CLEVELAND, Ohio– A national holiday in Ohio has come under scrutiny over the years, with some cities changing Columbus Day to Indigenous Peoples Day. In Cleveland, the city council chose to keep Columbus day, while celebrating the Indigenous Peoples’ Day on a different day.
- Columbus Day has come under scrutiny over the years
- Some cities have changed Columbus Day to Indigenous Peoples Day
- Some celebrate the change, others condemn it
Some are celebrating that decision while others condemn it.
The statue of Christopher Columbus sits in the little Italy neighborhood of Cleveland. A city where the meaning of Columbus Day is different, depending on who you ask.
“It’s nice not to have to mourn extensively because the culture is worshiping if you want to call it that, honoring, if you want to call it that, the person who committed atrocities against us,” says Sundance, the Executive Director of the Cleveland American Indian Movement.
But he was disappointed to see Cleveland keep Columbus Day and honor Indigenous Peoples’ day in August, after backlash from many Italian American residents and elected leaders.
“I have nothing against Italian Americans. I have nothing against Italian heritage or culture. I do have something against a person who committed genocide and atrocity. And I don’t believe that it is appropriate to celebrate that person any day of the year,” says Sundance.

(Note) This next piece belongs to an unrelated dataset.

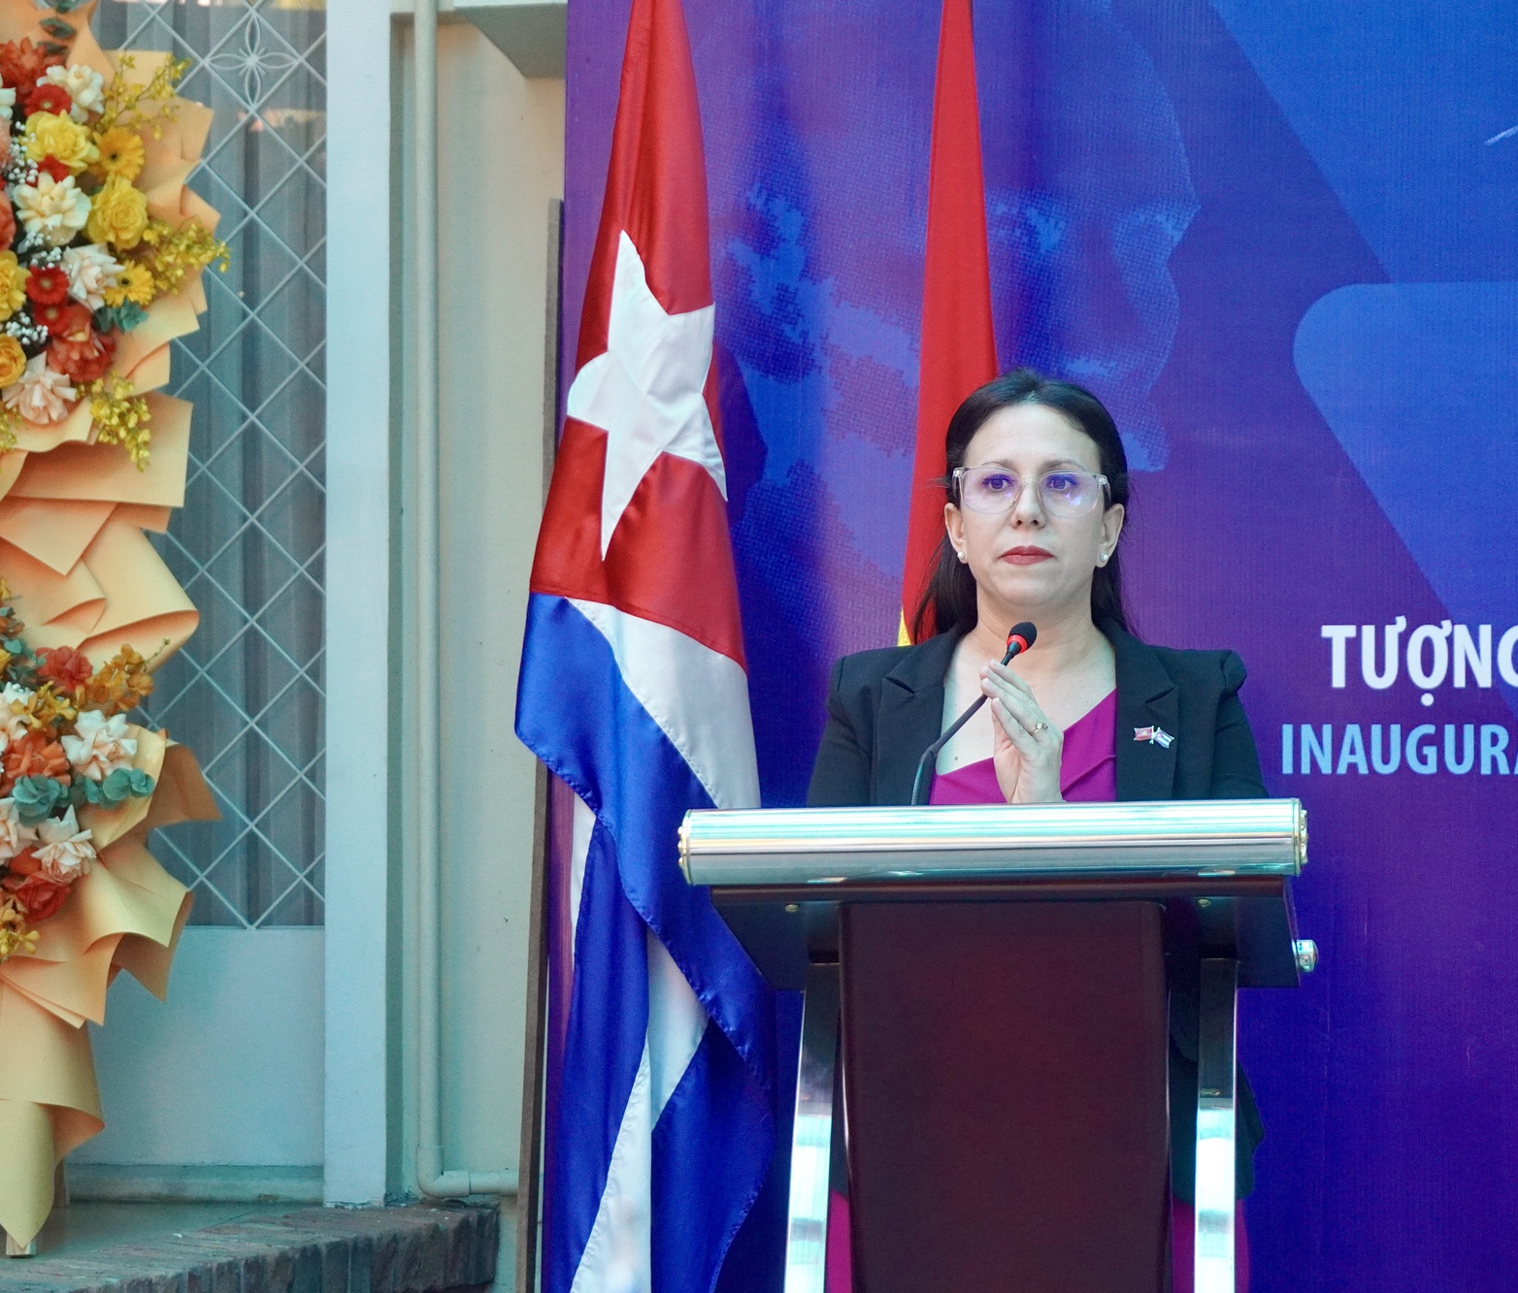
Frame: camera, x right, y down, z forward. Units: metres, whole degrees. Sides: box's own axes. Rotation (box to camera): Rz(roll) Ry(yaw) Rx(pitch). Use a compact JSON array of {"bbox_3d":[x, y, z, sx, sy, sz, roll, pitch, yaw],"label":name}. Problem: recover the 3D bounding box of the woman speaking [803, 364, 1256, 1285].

But for Angie Spitalieri, who runs the Northern Ohio Italian American Foundation, and opposed changing the holiday, it’s about much more than Christopher Columbus.
“It’s a way to show you’re being proud of being an Italian American, it’s the heritage, it’s the proudness to be together as a family, it’s to celebrate a day that we can take pride in,” says Angie Spitalieri, Executive Director of the Northern Ohio Italian American Foundation.
And that pride comes alive every Columbus day for the annual parade,
where thousands take to the streets to celebrate Italian heritage.
And while Spitalieri does support an Indigenous Peoples’ Day, she’s happy it’s in August and not October.
People are looking at the negative instead of the positive, and I think that happens more and more in our society today. We want to keep that tradition, and it’s not just Columbus Day, it’s the whole month of October.